## WHAT YOU WILL DO
Your job is to transcribe the material exactly, every line included.

## DATA IN THIS EXERCISE

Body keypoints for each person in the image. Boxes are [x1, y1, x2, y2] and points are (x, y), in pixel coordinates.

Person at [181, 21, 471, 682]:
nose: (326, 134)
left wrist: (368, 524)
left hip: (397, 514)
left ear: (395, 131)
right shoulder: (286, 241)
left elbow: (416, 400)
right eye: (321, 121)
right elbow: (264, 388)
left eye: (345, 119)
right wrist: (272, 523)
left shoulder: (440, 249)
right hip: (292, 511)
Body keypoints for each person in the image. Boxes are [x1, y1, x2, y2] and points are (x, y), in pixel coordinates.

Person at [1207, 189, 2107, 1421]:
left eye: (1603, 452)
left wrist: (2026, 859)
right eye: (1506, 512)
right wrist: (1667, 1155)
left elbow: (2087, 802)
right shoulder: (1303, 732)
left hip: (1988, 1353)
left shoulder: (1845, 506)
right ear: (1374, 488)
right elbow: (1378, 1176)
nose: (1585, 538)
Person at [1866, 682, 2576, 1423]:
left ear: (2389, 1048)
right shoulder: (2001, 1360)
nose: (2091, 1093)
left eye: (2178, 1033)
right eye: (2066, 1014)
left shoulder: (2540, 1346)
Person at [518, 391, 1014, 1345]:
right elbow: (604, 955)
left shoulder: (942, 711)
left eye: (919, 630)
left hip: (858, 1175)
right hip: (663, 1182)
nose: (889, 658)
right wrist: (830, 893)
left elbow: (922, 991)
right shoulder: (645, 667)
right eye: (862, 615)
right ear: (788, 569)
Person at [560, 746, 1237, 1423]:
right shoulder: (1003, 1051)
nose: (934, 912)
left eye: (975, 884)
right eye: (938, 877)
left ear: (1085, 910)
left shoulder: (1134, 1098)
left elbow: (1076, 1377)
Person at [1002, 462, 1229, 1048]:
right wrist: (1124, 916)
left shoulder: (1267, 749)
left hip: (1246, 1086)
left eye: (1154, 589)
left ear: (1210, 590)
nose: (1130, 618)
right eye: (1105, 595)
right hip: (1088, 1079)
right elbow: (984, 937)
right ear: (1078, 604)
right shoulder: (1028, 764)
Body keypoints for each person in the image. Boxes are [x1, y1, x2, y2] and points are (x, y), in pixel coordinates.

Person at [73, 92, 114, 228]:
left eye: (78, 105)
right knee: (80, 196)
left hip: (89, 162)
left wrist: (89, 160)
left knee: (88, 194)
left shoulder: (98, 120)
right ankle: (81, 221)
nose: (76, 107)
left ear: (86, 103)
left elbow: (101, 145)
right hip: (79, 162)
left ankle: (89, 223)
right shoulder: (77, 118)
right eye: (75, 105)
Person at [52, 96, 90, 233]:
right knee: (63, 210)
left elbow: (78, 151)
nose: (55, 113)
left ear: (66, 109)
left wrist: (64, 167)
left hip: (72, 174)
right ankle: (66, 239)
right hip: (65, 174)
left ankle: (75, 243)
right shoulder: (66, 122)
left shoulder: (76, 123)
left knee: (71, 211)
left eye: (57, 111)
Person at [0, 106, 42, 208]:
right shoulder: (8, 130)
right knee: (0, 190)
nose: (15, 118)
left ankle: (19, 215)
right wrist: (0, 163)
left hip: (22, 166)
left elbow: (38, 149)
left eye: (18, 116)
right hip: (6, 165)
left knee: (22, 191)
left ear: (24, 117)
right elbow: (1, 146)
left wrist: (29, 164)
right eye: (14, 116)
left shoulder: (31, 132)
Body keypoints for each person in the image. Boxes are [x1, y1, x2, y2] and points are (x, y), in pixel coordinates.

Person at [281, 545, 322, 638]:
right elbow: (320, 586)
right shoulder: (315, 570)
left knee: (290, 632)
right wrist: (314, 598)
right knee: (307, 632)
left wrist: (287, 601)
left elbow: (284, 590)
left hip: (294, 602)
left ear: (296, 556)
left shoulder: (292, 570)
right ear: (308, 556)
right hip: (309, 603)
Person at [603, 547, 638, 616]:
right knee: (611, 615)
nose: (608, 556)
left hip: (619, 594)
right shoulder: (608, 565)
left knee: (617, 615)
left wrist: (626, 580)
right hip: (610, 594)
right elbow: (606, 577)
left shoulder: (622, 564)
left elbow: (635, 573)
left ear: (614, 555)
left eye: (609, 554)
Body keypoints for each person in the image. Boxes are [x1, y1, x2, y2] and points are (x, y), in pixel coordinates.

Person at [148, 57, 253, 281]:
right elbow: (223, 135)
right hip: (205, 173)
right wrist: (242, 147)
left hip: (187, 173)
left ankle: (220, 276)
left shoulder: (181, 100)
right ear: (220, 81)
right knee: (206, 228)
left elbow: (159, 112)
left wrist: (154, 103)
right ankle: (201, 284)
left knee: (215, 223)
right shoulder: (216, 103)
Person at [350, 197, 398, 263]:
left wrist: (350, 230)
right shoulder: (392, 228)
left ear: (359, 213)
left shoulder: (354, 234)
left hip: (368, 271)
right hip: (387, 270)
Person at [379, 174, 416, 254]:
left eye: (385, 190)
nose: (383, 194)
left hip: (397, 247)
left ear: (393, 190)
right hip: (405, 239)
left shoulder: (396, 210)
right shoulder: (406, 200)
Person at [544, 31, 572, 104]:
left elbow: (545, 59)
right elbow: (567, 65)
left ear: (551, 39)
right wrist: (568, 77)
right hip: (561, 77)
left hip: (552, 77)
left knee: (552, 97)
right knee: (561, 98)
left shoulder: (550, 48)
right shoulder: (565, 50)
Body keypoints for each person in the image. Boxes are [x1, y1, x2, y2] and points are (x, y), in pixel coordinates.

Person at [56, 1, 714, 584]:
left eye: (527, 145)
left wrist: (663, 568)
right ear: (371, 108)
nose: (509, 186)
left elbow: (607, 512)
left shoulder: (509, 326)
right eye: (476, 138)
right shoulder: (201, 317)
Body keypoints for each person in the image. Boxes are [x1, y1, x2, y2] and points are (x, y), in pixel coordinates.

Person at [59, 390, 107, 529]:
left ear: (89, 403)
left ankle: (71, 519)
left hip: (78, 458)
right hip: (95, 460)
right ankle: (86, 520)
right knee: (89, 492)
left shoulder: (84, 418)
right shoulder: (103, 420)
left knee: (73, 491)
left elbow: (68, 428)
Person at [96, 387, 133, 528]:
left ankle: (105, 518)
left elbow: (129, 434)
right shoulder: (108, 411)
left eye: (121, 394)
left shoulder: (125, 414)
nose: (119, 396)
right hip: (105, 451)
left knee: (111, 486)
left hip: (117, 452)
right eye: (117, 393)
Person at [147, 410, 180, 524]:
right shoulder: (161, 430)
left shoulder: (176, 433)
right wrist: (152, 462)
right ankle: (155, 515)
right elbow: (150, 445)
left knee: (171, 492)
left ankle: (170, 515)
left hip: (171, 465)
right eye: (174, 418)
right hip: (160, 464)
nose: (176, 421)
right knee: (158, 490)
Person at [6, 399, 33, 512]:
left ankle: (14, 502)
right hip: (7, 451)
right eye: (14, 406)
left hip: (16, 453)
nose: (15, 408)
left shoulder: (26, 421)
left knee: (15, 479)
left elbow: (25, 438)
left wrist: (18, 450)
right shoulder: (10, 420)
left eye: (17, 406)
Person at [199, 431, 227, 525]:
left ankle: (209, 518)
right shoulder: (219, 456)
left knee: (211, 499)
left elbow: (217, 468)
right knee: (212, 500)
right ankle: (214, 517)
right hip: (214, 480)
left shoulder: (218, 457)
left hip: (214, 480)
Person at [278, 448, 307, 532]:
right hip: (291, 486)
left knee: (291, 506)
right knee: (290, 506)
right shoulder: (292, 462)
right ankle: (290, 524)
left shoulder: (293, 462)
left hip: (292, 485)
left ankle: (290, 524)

## OUTPUT FOR THIS TASK
Body keypoints for each person in the image. Boxes are [x1, y1, x2, y2] and points are (x, y), in pixel coordinates.

Person at [181, 21, 471, 682]:
nose: (326, 134)
left wrist: (368, 524)
left hip: (397, 514)
left ear: (395, 131)
right shoulder: (286, 241)
left elbow: (416, 400)
right eye: (321, 121)
right elbow: (264, 388)
left eye: (345, 119)
right wrist: (272, 523)
left shoulder: (440, 249)
right hip: (292, 511)
Body keypoints for each person in the image. Boxes are [x1, y1, x2, y2] and points are (x, y), in pixel coordinates.

Person at [1207, 189, 2107, 1421]:
left eye: (1603, 452)
left wrist: (2026, 859)
right eye: (1506, 512)
right wrist: (1667, 1155)
left elbow: (2087, 802)
right shoulder: (1303, 732)
left hip: (1988, 1353)
left shoulder: (1845, 506)
right ear: (1374, 488)
right elbow: (1378, 1176)
nose: (1585, 538)
Person at [1866, 682, 2576, 1423]:
left ear: (2389, 1048)
right shoulder: (2001, 1360)
nose: (2091, 1093)
left eye: (2178, 1033)
right eye: (2066, 1014)
left shoulder: (2540, 1346)
Person at [518, 391, 1014, 1345]:
right elbow: (604, 955)
left shoulder: (942, 711)
left eye: (919, 630)
left hip: (858, 1175)
right hip: (663, 1182)
nose: (889, 658)
right wrist: (830, 893)
left elbow: (922, 991)
right shoulder: (645, 667)
right eye: (862, 615)
right ear: (788, 569)
Person at [560, 746, 1237, 1423]:
right shoulder: (1003, 1051)
nose: (934, 912)
left eye: (975, 884)
right eye: (938, 877)
left ear: (1085, 910)
left shoulder: (1134, 1098)
left elbow: (1076, 1377)
Person at [1002, 462, 1229, 1048]:
right wrist: (1124, 916)
left shoulder: (1267, 749)
left hip: (1246, 1086)
left eye: (1154, 589)
left ear: (1210, 590)
nose: (1130, 618)
right eye: (1105, 595)
right hip: (1088, 1079)
right elbow: (984, 937)
right ear: (1078, 604)
right shoulder: (1028, 764)
Body keypoints for each person in the image. Boxes are [x1, y1, x2, y2] and points are (x, y), in pixel coordinates.

Person at [73, 92, 114, 228]:
left eye: (78, 105)
right knee: (80, 196)
left hip: (89, 162)
left wrist: (89, 160)
left knee: (88, 194)
left shoulder: (98, 120)
right ankle: (81, 221)
nose: (76, 107)
left ear: (86, 103)
left elbow: (101, 145)
right hip: (79, 162)
left ankle: (89, 223)
right shoulder: (77, 118)
right eye: (75, 105)
Person at [52, 96, 90, 233]:
right knee: (63, 210)
left elbow: (78, 151)
nose: (55, 113)
left ear: (66, 109)
left wrist: (64, 167)
left hip: (72, 174)
right ankle: (66, 239)
right hip: (65, 174)
left ankle: (75, 243)
right shoulder: (66, 122)
left shoulder: (76, 123)
left knee: (71, 211)
left eye: (57, 111)
Person at [0, 106, 42, 208]:
right shoulder: (8, 130)
right knee: (0, 190)
nose: (15, 118)
left ankle: (19, 215)
right wrist: (0, 163)
left hip: (22, 166)
left elbow: (38, 149)
left eye: (18, 116)
right hip: (6, 165)
left knee: (22, 191)
left ear: (24, 117)
right elbow: (1, 146)
left wrist: (29, 164)
right eye: (14, 116)
left shoulder: (31, 132)
Body keypoints for each person in the image. Boxes are [x1, y1, x2, y2] and points are (x, y), in pixel coordinates.

Person at [281, 545, 322, 638]:
right elbow: (320, 586)
right shoulder: (315, 570)
left knee: (290, 632)
right wrist: (314, 598)
right knee: (307, 632)
left wrist: (287, 601)
left elbow: (284, 590)
left hip: (294, 602)
left ear: (296, 556)
left shoulder: (292, 570)
right ear: (308, 556)
right hip: (309, 603)
Person at [603, 547, 638, 616]:
right knee: (611, 615)
nose: (608, 556)
left hip: (619, 594)
right shoulder: (608, 565)
left knee: (617, 615)
left wrist: (626, 580)
right hip: (610, 594)
right elbow: (606, 577)
left shoulder: (622, 564)
left elbow: (635, 573)
left ear: (614, 555)
left eye: (609, 554)
Body keypoints for each person in the image. Boxes are [x1, y1, x2, y2] and points are (x, y), in pixel coordinates.

Person at [148, 57, 253, 281]:
right elbow: (223, 135)
right hip: (205, 173)
right wrist: (242, 147)
left hip: (187, 173)
left ankle: (220, 276)
left shoulder: (181, 100)
right ear: (220, 81)
right knee: (206, 228)
left elbow: (159, 112)
left wrist: (154, 103)
right ankle: (201, 284)
left knee: (215, 223)
right shoulder: (216, 103)
Person at [350, 197, 398, 263]:
left wrist: (350, 230)
right shoulder: (392, 228)
left ear: (359, 213)
left shoulder: (354, 234)
left hip: (368, 271)
right hip: (387, 270)
Person at [379, 174, 416, 254]:
left eye: (385, 190)
nose: (383, 194)
left hip: (397, 247)
left ear: (393, 190)
right hip: (405, 239)
left shoulder: (396, 210)
right shoulder: (406, 200)
Person at [544, 31, 572, 104]:
left elbow: (545, 59)
right elbow: (567, 65)
left ear: (551, 39)
right wrist: (568, 77)
right hip: (561, 77)
left hip: (552, 77)
left knee: (552, 97)
right knee: (561, 98)
left shoulder: (550, 48)
right shoulder: (565, 50)
Body keypoints for each person in the image. Boxes are [x1, y1, x2, y2] and points are (x, y), in pixel coordinates.

Person at [56, 1, 714, 584]:
left eye: (527, 145)
left wrist: (663, 568)
right ear: (371, 108)
nose: (509, 186)
left elbow: (607, 512)
left shoulder: (509, 326)
right eye: (476, 138)
right shoulder: (201, 317)
Body keypoints for each person in the image. Boxes are [x1, y1, x2, y2] and points are (x, y), in pixel coordinates.

Person at [59, 390, 107, 529]:
left ear: (89, 403)
left ankle: (71, 519)
left hip: (78, 458)
right hip: (95, 460)
right ankle: (86, 520)
right knee: (89, 492)
left shoulder: (84, 418)
right shoulder: (103, 420)
left knee: (73, 491)
left elbow: (68, 428)
Person at [96, 387, 133, 528]:
left ankle: (105, 518)
left elbow: (129, 434)
right shoulder: (108, 411)
left eye: (121, 394)
left shoulder: (125, 414)
nose: (119, 396)
right hip: (105, 451)
left knee: (111, 486)
left hip: (117, 452)
right eye: (117, 393)
Person at [147, 410, 180, 524]:
right shoulder: (161, 430)
left shoulder: (176, 433)
right wrist: (152, 462)
right ankle: (155, 515)
right elbow: (150, 445)
left knee: (171, 492)
left ankle: (170, 515)
left hip: (171, 465)
right eye: (174, 418)
right hip: (160, 464)
nose: (176, 421)
right knee: (158, 490)
Person at [6, 399, 33, 512]:
left ankle: (14, 502)
right hip: (7, 451)
right eye: (14, 406)
left hip: (16, 453)
nose: (15, 408)
left shoulder: (26, 421)
left knee: (15, 479)
left elbow: (25, 438)
left wrist: (18, 450)
right shoulder: (10, 420)
left eye: (17, 406)
Person at [199, 431, 227, 525]:
left ankle: (209, 518)
right shoulder: (219, 456)
left knee: (211, 499)
left elbow: (217, 468)
right knee: (212, 500)
right ankle: (214, 517)
right hip: (214, 480)
left shoulder: (218, 457)
left hip: (214, 480)
Person at [278, 448, 307, 532]:
right hip: (291, 486)
left knee: (291, 506)
right knee: (290, 506)
right shoulder: (292, 462)
right ankle: (290, 524)
left shoulder: (293, 462)
left hip: (292, 485)
left ankle: (290, 524)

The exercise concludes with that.